The Valiant crew launched two small boats with boarding teams with Valiant crew members and two members of the Coast Guard Pacific Tactical Law Enforcement Team. The boarding parties successfully intercepted the semi-submersible in the early morning hours, and they conducted a full law enforcement boarding with the assistance of Colombian naval assets which arrived on scene shortly after.

Other drug smuggling subs

Drug smugglers construct subs of up to 100 feet in length, typically made of wood, fibreglass, and Kevlar to avoid radar detection, and capable of carrying as much as eight tons of cargo. Filled with cocaine, that’s a street value of nearly $200 million. The subs themselves can cost $2 million to build and often feature snorkels, radar, and air-conditioned sleeping quarters for at least a captain, navigator, and a guard. 
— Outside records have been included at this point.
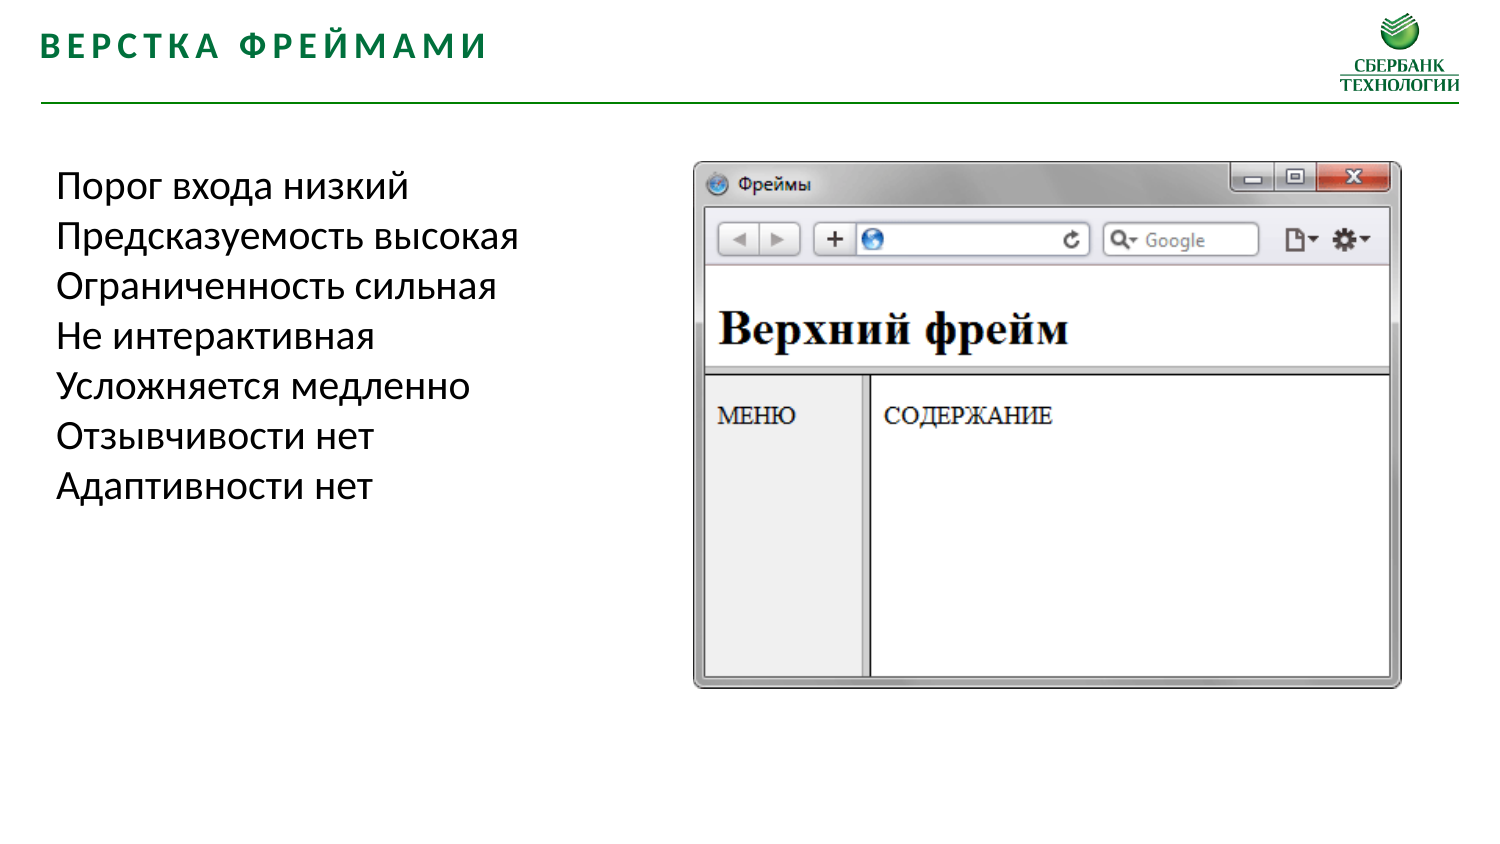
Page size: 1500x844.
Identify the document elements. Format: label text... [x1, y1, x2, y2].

list верстка фреймами [39, 13, 1115, 67]
text_box Порог входа низкий Предсказуемость высокая Ограниченность сильная Не интерактивная Усложняется медленно Отзывчивости нет Адаптивности нет [41, 150, 745, 606]
picture [693, 161, 1402, 689]
picture [1340, 13, 1459, 91]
Here are two examples of drug subs that have been captured in the past;

Choco, Panama, July 2017. Although prototypes were found in the mid-1990s, the first drug-carrying sub wasn’t captured until 2006. Models have ranged from sealed and covered go-fast boats to fully functional submarines.

At a Senate Armed Services Committee hearing in February 2018, Admiral Kurt Tidd, commander of U.S. Southern Command, estimated that the U.S. intercepts only 25 percent of the drug subs coming to the U.S.